> _Work item_
The entire listing, reproduced exactly and stripped of images, is the expected output.

> _Extracted records_

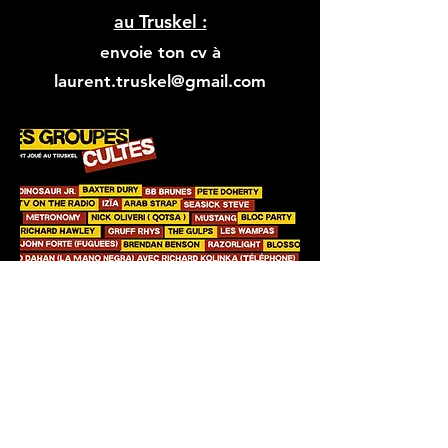
au Truskel :
envoie ton cv à
laurent.truskel@gmail.com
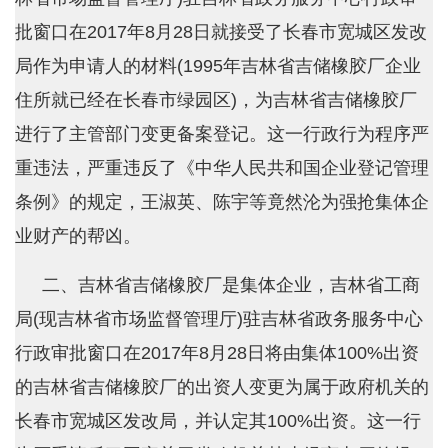
批窗口在2017年8月28日就接受了长春市宽城区发改
局作为申请人的材料(1995年吉林省吉储橡胶厂企业
住所就已经在长春市绿园区)，为吉林省吉储橡胶厂
进行了主管部门变更备案登记。这一行政行为程序严
重违法，严重违反了《中华人民共和国企业登记管理
条例》的规定，王淑英、陈宇等竟然沦为强抢集体企
业财产的帮凶。
二、吉林省吉储橡胶厂是集体企业，吉林省工商
局(现吉林省市场监督管理厅)驻吉林省政务服务中心
行政审批窗口在2017年8月28日将由集体100%出资
的吉林省吉储橡胶厂的出资人变更为属于政府机关的
长春市宽城区发改局，并认定其100%出资。这一行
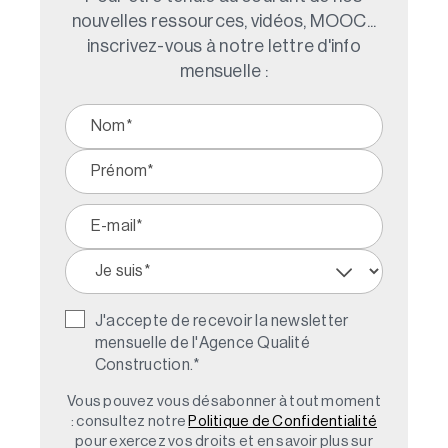
nouvelles ressources, vidéos, MOOC...
inscrivez-vous à notre lettre d'info
mensuelle :
J'accepte de recevoir la newsletter
mensuelle de l'Agence Qualité
Construction.
*
Vous pouvez vous désabonner à tout moment
: consultez notre
Politique de Confidentialité
pour exercez vos droits et en savoir plus sur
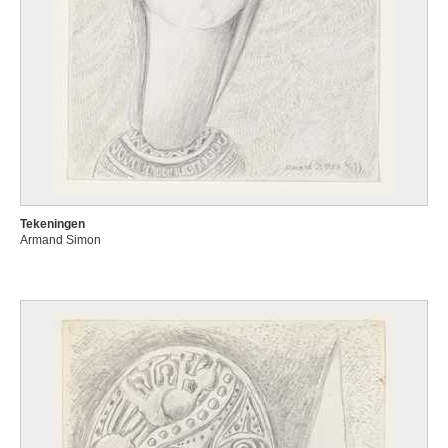
Tekeningen
Armand Simon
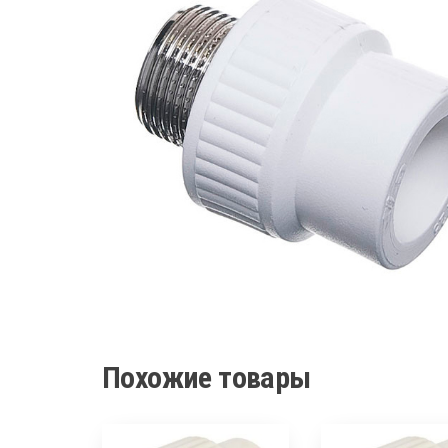
Похожие товары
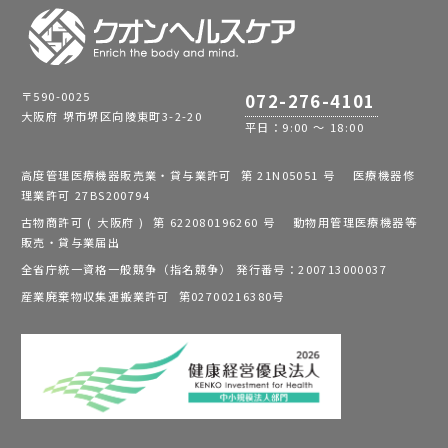
〒590-0025
072-276-4101
大阪府 堺市堺区向陵東町3-2-20
平日：9:00 ～ 18:00
高度管理医療機器販売業・貸与業許可 第 21N05051 号 医療機器修
理業許可 27BS200794
古物商許可 ( 大阪府 ) 第 622080196260 号 動物用管理医療機器等
販売・貸与業届出
全省庁統一資格一般競争（指名競争） 発行番号：200713000037
産業廃棄物収集運搬業許可 第02700216380号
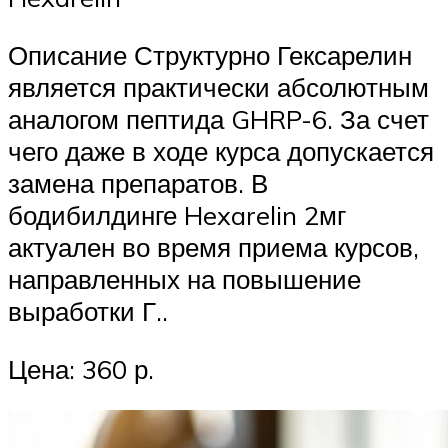
Описание Структурно Гексарелин
является практически абсолютным
аналогом пептида GHRP-6. За счет
чего даже в ходе курса допускается
замена препаратов. В
бодибилдинге Hexarelin 2мг
актуален во время приема курсов,
направленных на повышение
выработки Г..
Цена: 360 р.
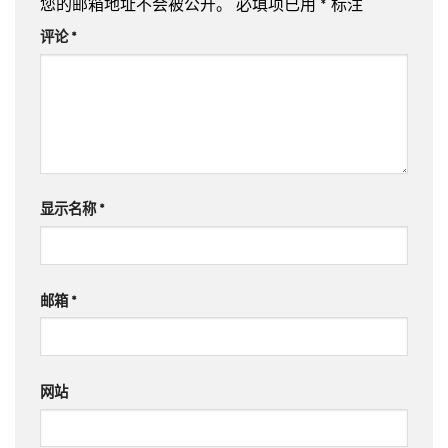
您的邮箱地址不会被公开。
必填项已用
*
标注
评论
*
显示名称
*
邮箱
*
网站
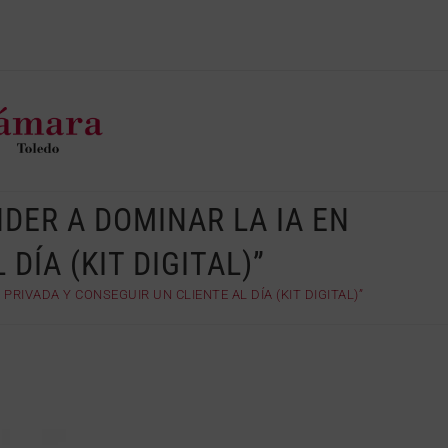
DER A DOMINAR LA IA EN
DÍA (KIT DIGITAL)”
RIVADA Y CONSEGUIR UN CLIENTE AL DÍA (KIT DIGITAL)”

> _Reply_
au Truskel :
envoie ton cv à
laurent.truskel@gmail.com
批窗口在2017年8月28日就接受了长春市宽城区发改
局作为申请人的材料(1995年吉林省吉储橡胶厂企业
住所就已经在长春市绿园区)，为吉林省吉储橡胶厂
进行了主管部门变更备案登记。这一行政行为程序严
重违法，严重违反了《中华人民共和国企业登记管理
条例》的规定，王淑英、陈宇等竟然沦为强抢集体企
业财产的帮凶。
二、吉林省吉储橡胶厂是集体企业，吉林省工商
局(现吉林省市场监督管理厅)驻吉林省政务服务中心
行政审批窗口在2017年8月28日将由集体100%出资
的吉林省吉储橡胶厂的出资人变更为属于政府机关的
长春市宽城区发改局，并认定其100%出资。这一行
nouvelles ressources, vidéos, MOOC...
inscrivez-vous à notre lettre d'info
mensuelle :
J'accepte de recevoir la newsletter
mensuelle de l'Agence Qualité
Construction.
*
Vous pouvez vous désabonner à tout moment
: consultez notre
Politique de Confidentialité
pour exercez vos droits et en savoir plus sur
Tekeningen
Armand Simon
Похожие товары
〒590-0025
072-276-4101
大阪府 堺市堺区向陵東町3-2-20
平日：9:00 ～ 18:00
高度管理医療機器販売業・貸与業許可 第 21N05051 号 医療機器修
理業許可 27BS200794
古物商許可 ( 大阪府 ) 第 622080196260 号 動物用管理医療機器等
販売・貸与業届出
全省庁統一資格一般競争（指名競争） 発行番号：200713000037
産業廃棄物収集運搬業許可 第02700216380号
Описание Структурно Гексарелин
является практически абсолютным
аналогом пептида GHRP-6. За счет
чего даже в ходе курса допускается
замена препаратов. В
бодибилдинге Hexarelin 2мг
актуален во время приема курсов,
направленных на повышение
выработки Г..
Цена: 360 р.
您的邮箱地址不会被公开。
必填项已用
*
标注
评论
*
显示名称
*
邮箱
*
网站
DER A DOMINAR LA IA EN
DÍA (KIT DIGITAL)”
RIVADA Y CONSEGUIR UN CLIENTE AL DÍA (KIT DIGITAL)”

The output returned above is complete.